TASK ITEM: Retype every entry below exactly as it stands.

DATA FOR REVIEW below:

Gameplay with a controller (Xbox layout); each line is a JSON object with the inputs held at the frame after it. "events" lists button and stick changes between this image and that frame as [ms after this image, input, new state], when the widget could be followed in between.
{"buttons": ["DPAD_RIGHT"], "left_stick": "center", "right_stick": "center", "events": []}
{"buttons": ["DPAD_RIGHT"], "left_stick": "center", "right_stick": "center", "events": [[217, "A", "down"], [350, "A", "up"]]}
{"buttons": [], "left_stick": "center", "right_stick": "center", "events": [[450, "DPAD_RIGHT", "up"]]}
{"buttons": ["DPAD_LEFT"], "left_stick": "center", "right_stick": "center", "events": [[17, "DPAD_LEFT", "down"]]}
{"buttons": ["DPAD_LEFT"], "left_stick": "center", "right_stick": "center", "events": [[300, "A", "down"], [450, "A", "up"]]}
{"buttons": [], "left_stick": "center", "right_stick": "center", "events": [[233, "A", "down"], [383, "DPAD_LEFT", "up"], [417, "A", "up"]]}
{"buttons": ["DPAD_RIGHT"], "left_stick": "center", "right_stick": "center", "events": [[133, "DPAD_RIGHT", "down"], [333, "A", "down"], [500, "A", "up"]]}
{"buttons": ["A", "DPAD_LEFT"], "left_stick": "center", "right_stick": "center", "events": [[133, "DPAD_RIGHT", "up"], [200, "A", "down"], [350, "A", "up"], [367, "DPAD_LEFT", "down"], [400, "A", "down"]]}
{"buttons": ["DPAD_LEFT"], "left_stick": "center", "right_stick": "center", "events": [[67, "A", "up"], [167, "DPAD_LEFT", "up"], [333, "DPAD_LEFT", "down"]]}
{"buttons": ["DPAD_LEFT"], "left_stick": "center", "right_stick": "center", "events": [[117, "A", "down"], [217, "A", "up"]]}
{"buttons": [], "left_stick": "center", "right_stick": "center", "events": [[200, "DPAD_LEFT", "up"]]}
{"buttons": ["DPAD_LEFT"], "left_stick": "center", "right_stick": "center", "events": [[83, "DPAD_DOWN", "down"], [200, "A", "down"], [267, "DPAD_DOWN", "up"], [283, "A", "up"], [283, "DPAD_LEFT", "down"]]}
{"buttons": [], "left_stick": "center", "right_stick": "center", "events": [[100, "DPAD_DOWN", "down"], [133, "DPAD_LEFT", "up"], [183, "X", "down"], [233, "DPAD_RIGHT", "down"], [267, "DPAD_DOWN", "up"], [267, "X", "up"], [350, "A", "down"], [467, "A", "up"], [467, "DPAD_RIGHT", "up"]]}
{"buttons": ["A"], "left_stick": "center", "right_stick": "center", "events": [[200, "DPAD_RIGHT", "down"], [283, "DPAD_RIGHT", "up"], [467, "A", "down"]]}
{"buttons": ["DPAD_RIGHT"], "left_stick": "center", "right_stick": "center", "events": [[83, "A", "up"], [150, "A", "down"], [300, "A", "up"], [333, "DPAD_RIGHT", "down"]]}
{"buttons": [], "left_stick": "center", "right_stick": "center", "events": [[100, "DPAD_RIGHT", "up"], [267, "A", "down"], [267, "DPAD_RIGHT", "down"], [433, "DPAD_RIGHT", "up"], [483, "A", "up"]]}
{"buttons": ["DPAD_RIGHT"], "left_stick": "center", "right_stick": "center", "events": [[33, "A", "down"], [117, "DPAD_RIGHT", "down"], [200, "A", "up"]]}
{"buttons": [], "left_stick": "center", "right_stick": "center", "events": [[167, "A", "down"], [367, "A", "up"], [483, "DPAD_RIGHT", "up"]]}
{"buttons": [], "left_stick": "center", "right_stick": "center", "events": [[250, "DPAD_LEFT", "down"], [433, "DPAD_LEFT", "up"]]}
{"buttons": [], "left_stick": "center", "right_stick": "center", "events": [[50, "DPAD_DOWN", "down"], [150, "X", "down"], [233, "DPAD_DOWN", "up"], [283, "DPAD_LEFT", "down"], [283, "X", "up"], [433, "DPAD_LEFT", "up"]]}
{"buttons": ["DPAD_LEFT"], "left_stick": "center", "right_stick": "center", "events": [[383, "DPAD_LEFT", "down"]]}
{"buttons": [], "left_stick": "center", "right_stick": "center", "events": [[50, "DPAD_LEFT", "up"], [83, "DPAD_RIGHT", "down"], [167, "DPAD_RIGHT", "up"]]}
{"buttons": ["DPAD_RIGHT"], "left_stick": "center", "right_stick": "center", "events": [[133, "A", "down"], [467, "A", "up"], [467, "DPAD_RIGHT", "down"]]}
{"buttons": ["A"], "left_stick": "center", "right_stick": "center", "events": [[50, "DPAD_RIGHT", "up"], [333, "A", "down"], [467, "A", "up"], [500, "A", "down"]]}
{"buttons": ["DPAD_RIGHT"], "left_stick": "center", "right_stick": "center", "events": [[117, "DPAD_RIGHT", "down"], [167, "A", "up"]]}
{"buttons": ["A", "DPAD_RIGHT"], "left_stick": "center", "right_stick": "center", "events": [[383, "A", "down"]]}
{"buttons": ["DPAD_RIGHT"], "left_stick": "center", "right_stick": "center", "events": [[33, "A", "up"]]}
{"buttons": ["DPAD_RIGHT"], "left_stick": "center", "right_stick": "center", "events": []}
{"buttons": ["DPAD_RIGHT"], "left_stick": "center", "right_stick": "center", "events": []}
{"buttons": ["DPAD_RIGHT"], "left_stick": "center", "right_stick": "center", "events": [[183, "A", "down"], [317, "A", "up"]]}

End of DATA FOR REVIEW.

WRITTEN SOLUTION:
Gameplay with a controller (Xbox layout); each line is a JSON object with the inputs held at the frame after it. "events" lists button and stick changes between this image and that frame as [ms after this image, input, new state], when the widget could be followed in between.
{"buttons": ["DPAD_RIGHT"], "left_stick": "center", "right_stick": "center", "events": []}
{"buttons": ["DPAD_RIGHT"], "left_stick": "center", "right_stick": "center", "events": [[217, "A", "down"], [350, "A", "up"]]}
{"buttons": [], "left_stick": "center", "right_stick": "center", "events": [[450, "DPAD_RIGHT", "up"]]}
{"buttons": ["DPAD_LEFT"], "left_stick": "center", "right_stick": "center", "events": [[17, "DPAD_LEFT", "down"]]}
{"buttons": ["DPAD_LEFT"], "left_stick": "center", "right_stick": "center", "events": [[300, "A", "down"], [450, "A", "up"]]}
{"buttons": [], "left_stick": "center", "right_stick": "center", "events": [[233, "A", "down"], [383, "DPAD_LEFT", "up"], [417, "A", "up"]]}
{"buttons": ["DPAD_RIGHT"], "left_stick": "center", "right_stick": "center", "events": [[133, "DPAD_RIGHT", "down"], [333, "A", "down"], [500, "A", "up"]]}
{"buttons": ["A", "DPAD_LEFT"], "left_stick": "center", "right_stick": "center", "events": [[133, "DPAD_RIGHT", "up"], [200, "A", "down"], [350, "A", "up"], [367, "DPAD_LEFT", "down"], [400, "A", "down"]]}
{"buttons": ["DPAD_LEFT"], "left_stick": "center", "right_stick": "center", "events": [[67, "A", "up"], [167, "DPAD_LEFT", "up"], [333, "DPAD_LEFT", "down"]]}
{"buttons": ["DPAD_LEFT"], "left_stick": "center", "right_stick": "center", "events": [[117, "A", "down"], [217, "A", "up"]]}
{"buttons": [], "left_stick": "center", "right_stick": "center", "events": [[200, "DPAD_LEFT", "up"]]}
{"buttons": ["DPAD_LEFT"], "left_stick": "center", "right_stick": "center", "events": [[83, "DPAD_DOWN", "down"], [200, "A", "down"], [267, "DPAD_DOWN", "up"], [283, "A", "up"], [283, "DPAD_LEFT", "down"]]}
{"buttons": [], "left_stick": "center", "right_stick": "center", "events": [[100, "DPAD_DOWN", "down"], [133, "DPAD_LEFT", "up"], [183, "X", "down"], [233, "DPAD_RIGHT", "down"], [267, "DPAD_DOWN", "up"], [267, "X", "up"], [350, "A", "down"], [467, "A", "up"], [467, "DPAD_RIGHT", "up"]]}
{"buttons": ["A"], "left_stick": "center", "right_stick": "center", "events": [[200, "DPAD_RIGHT", "down"], [283, "DPAD_RIGHT", "up"], [467, "A", "down"]]}
{"buttons": ["DPAD_RIGHT"], "left_stick": "center", "right_stick": "center", "events": [[83, "A", "up"], [150, "A", "down"], [300, "A", "up"], [333, "DPAD_RIGHT", "down"]]}
{"buttons": [], "left_stick": "center", "right_stick": "center", "events": [[100, "DPAD_RIGHT", "up"], [267, "A", "down"], [267, "DPAD_RIGHT", "down"], [433, "DPAD_RIGHT", "up"], [483, "A", "up"]]}
{"buttons": ["DPAD_RIGHT"], "left_stick": "center", "right_stick": "center", "events": [[33, "A", "down"], [117, "DPAD_RIGHT", "down"], [200, "A", "up"]]}
{"buttons": [], "left_stick": "center", "right_stick": "center", "events": [[167, "A", "down"], [367, "A", "up"], [483, "DPAD_RIGHT", "up"]]}
{"buttons": [], "left_stick": "center", "right_stick": "center", "events": [[250, "DPAD_LEFT", "down"], [433, "DPAD_LEFT", "up"]]}
{"buttons": [], "left_stick": "center", "right_stick": "center", "events": [[50, "DPAD_DOWN", "down"], [150, "X", "down"], [233, "DPAD_DOWN", "up"], [283, "DPAD_LEFT", "down"], [283, "X", "up"], [433, "DPAD_LEFT", "up"]]}
{"buttons": ["DPAD_LEFT"], "left_stick": "center", "right_stick": "center", "events": [[383, "DPAD_LEFT", "down"]]}
{"buttons": [], "left_stick": "center", "right_stick": "center", "events": [[50, "DPAD_LEFT", "up"], [83, "DPAD_RIGHT", "down"], [167, "DPAD_RIGHT", "up"]]}
{"buttons": ["DPAD_RIGHT"], "left_stick": "center", "right_stick": "center", "events": [[133, "A", "down"], [467, "A", "up"], [467, "DPAD_RIGHT", "down"]]}
{"buttons": ["A"], "left_stick": "center", "right_stick": "center", "events": [[50, "DPAD_RIGHT", "up"], [333, "A", "down"], [467, "A", "up"], [500, "A", "down"]]}
{"buttons": ["DPAD_RIGHT"], "left_stick": "center", "right_stick": "center", "events": [[117, "DPAD_RIGHT", "down"], [167, "A", "up"]]}
{"buttons": ["A", "DPAD_RIGHT"], "left_stick": "center", "right_stick": "center", "events": [[383, "A", "down"]]}
{"buttons": ["DPAD_RIGHT"], "left_stick": "center", "right_stick": "center", "events": [[33, "A", "up"]]}
{"buttons": ["DPAD_RIGHT"], "left_stick": "center", "right_stick": "center", "events": []}
{"buttons": ["DPAD_RIGHT"], "left_stick": "center", "right_stick": "center", "events": []}
{"buttons": ["DPAD_RIGHT"], "left_stick": "center", "right_stick": "center", "events": [[183, "A", "down"], [317, "A", "up"]]}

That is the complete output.